Toads exude a milky white toxin mostly from poison glands behind their eyes, but elsewhere on their body as well. They squeeze this poison onto the surface of their skin when they are under threat. When treated roughly, they can even squirt the poison up to two metres.
Dogs and cats are poisoned when they mouth the toad or sometimes when the toad's poison gets into their eyes.
The toad's poison is also dangerous to humans and deaths have occurred. Some adults have even been affected when they absorbed the poison through cuts in their skin after handling a toad.
Due to its corrosive and irritant nature, the toad's venom will cause profuse salivation soon after your pet bites it. Pets affected by the irritant venom will paw their mouth due to the pain. If you see your pet drooling and distressed but haven't seen it attack a toad, look at its gums. If they are red and inflamed, toad poisoning is likely.
Vomiting often occurs, especially in cats. Cats also show hindquarter weakness and a fixed trance-like stare.

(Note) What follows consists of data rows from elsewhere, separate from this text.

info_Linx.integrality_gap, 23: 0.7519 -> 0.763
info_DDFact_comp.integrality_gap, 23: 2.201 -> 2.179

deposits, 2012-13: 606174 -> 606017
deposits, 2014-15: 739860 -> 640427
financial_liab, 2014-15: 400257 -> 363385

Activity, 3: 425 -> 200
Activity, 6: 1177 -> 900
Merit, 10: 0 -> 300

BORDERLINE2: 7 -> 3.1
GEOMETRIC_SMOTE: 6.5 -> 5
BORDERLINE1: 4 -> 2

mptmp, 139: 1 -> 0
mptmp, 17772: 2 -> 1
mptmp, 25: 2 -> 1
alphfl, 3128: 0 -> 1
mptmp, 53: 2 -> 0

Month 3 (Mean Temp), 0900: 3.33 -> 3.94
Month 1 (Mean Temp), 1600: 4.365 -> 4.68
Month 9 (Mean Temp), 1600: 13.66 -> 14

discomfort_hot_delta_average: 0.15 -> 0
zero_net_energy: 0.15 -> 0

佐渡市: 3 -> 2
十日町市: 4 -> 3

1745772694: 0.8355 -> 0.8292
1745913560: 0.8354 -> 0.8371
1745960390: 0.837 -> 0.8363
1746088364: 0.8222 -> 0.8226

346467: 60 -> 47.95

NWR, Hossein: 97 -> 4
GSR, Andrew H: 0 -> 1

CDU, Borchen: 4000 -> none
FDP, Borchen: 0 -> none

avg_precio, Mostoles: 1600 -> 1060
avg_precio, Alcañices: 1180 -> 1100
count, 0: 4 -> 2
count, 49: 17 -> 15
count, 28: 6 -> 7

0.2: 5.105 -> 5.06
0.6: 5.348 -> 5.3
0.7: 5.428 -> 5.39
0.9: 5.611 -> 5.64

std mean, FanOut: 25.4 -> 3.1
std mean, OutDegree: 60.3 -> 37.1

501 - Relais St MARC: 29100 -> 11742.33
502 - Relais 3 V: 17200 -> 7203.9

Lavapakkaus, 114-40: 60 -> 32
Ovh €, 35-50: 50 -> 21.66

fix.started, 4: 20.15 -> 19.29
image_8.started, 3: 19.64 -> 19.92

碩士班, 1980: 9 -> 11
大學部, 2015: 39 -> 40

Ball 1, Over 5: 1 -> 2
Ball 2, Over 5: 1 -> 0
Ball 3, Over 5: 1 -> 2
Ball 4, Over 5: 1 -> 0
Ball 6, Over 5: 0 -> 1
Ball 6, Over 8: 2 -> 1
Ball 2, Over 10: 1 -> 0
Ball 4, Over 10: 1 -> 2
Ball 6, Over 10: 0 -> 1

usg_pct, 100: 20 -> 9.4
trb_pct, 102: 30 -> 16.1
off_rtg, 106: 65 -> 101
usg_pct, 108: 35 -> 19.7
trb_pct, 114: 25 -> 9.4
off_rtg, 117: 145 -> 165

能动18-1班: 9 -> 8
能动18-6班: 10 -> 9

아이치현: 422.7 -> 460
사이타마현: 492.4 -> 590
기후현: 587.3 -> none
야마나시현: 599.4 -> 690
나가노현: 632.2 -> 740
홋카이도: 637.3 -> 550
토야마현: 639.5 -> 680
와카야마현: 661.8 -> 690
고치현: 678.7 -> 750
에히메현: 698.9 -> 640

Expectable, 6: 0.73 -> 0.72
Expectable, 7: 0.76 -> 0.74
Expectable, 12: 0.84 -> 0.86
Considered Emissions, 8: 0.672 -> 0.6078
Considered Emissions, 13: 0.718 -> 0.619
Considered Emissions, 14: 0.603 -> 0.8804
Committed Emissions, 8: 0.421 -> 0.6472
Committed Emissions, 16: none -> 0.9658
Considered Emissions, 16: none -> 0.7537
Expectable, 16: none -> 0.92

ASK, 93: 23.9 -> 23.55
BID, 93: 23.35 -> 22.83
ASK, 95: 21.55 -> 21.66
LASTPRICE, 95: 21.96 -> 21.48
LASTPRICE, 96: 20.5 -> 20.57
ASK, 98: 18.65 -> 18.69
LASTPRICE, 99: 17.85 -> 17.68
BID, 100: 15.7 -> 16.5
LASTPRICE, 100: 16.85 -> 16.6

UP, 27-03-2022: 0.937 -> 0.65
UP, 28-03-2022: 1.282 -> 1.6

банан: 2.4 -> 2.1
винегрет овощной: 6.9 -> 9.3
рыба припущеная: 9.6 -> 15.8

The poison can also affect the heart of dogs and cats, causing immediate cardiac arrest.
After it has mouthed a toad, it is vital that you remove all trace of the poison from your pets' teeth and gums.
Use a jet of water from a hose to remove the toxin
The water jet should be directed forward out of your pet's mouth, not down into its throat.
Rubbing the teeth and gums with a soft rag containing human toothpaste may also help to remove the toxin.